Inauguración del Palacio Municipal
El senador Graciano Ordoqui había obrado milagros consiguiendo del gobierno provincial que se construyeran los sólidos edificios de la comisaría, una escuela, la municipalidad y las instalaciones de las aguas corrientes. Nadie había hecho tanto, ni lo haría, por el embellecimiento de Casares, dándole por fin el clásico aspecto de cabecera de partido. Ordoqui compró personalmente el mobiliario en Maple, lo hizo acompañado por su amigo Fermín Tolosa.
Detallaba este, años después, su preocupación por los detalles y su afán por amueblar adecuadamente el edificio: los bellos silloncitos esterillados y las frágiles mesitas del más decantado estilo Luis XVI, que adquiriera, nos dice de su buen gusto y finamiento. Es de lamentar que la ignorancia, hiciera desaparecer tales joyas por los malos tratos recibidos: escritorios y mostradores han subsistido gracias a su solidez.

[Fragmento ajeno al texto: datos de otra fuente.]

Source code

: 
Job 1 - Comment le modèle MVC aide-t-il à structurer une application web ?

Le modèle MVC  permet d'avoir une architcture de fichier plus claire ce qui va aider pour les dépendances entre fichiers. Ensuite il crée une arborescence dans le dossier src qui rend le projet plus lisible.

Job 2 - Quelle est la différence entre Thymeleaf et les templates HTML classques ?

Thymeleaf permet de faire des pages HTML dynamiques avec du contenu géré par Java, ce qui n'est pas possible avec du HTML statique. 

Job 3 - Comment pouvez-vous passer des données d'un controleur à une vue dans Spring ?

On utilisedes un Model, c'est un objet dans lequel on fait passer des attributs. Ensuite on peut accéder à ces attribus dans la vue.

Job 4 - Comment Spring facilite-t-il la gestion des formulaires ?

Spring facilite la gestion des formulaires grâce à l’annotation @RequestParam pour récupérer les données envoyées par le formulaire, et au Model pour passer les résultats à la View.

La inauguración de la casa comunal, efectuada el 9 de julio del 1930, fue el canto del cisne de Graciano Ordoqui. Dos meses después caería el gobierno radical significando su retiro de la política. Graciano no era persona de perder tiempo en nimiedades, encargó el lunch a una conocida cafetería porteña y delegó el trabajo de hacer las invitaciones. ¿El intendente?. Sí, existía pero nadie se acordaba de él. Claudio Balseéis el secretario, estaba harto ocupado con el gobierno comunal y sus amores. Entonces Pepe Seijo se hizo cargo de las mismas con la debida anticipación.
La recepción contaría con doscientas cincuenta personas pues se bailaba y se cenaba. No se omitiría a nadie de pro, las entusiastas entre las damiselas y las señoras planeando sus toilettes. Muchas de ellas vestirían por primera vez un vestido largo de fiesta. Hubo que pedir turno a las modistas que se deshacían en comentarios. Las que estaban seguras de asistir se mostraban radiantes, las que dudaban, vivían amargadas y nerviosas porque “ don José” había anunciado que haría una precisa selección. En efecto, en su escritorio había una lista con mas de cien familias. Su esposa también intervenía, la misma fue hecha y rehecha varias veces. Aunque redactada por orden alfabético, primeramente se separaron los nombre de la elite. Después la señora expurgó a ciertas personas cuya moral no la convención del todo. Por último, estaban quienes por su nivel cultural no eran aceptables. En su mayor parte se podía invitar a los hijos y a los padres no, y así se hizo. Más de una tarjeta estaba dirigida a las señoritas de..... omitiendo a los cabeza de la familia, algo insólito. Seijo se salía con la suya, salvo que se vio obligado a dar en propia mano la tarjeta que tanto daba que hablar a alguien que lo sorprendió. Las señoritas Mieres estaban enloquecidas por asistir a la fiesta, se habían hecho trajes de innegable elegancia, pero la invitación no llegaba con el transcurrir de los días. Qué no darían en la intimidad y cómo tendrían a mal traer a la familia para que el padre comprara una quintita y le encargase la escritura a Seijo. Al retirarse le pidió una de las invitaciones que estaban a la vista. Imposible negarse. Así fueron las señoritas Mieres a la fiesta que tanto desvelos les causara.
La celebración fue deslumbrante y quedaría en el recuerdo de cuantos asistieron como algo muy grato. En realidad algo semejante, no se repetiría nunca, en ninguna ocasión.